The current-day paper that I was reviewing was so similar to my ancient-history dissertation work that I ended up spending several hours re-reading my previous writing on this topic. In the last two sentences of the paper I was reviewing, the 2017 author(s) called for "future research that includes more diverse samples." A sample, perhaps, like my past research.
The call stirred a deep-seated regret that, by not working harder to publish my dissertation study, I had squandered a sample of college women that was notable for its ethnic diversity. Of the 506 college women that enrolled in my study and completed surveys, just 31.1% of them identified as European American. And one of the simpler patterns revealed in those data -- merely a "descriptive finding" in my results section -- is that women of different ethnic identities experience different rates of victimization.

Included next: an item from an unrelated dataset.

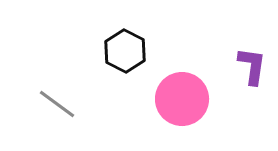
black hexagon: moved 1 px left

In 2005, I presented these findings about ethnicity at the 10th Biennial Conference of the Society for Community Research and Action.
I wanted to share with you, people of the Internet, "my data" that hold me strong to the belief that all forms of oppressions are interconnected such that, for example, racism and ableism and transphobia intersect with sexism to concentrate harm, for example sexual violence, among women with marginalized identities.
Despite the discouraging reality that today's research has not progressed too far from the study I designed in 2002, I remain grateful for today's activists in an increasingly intersectional movement that give hope that yes, prevention is possible; and taking a stand really does matter.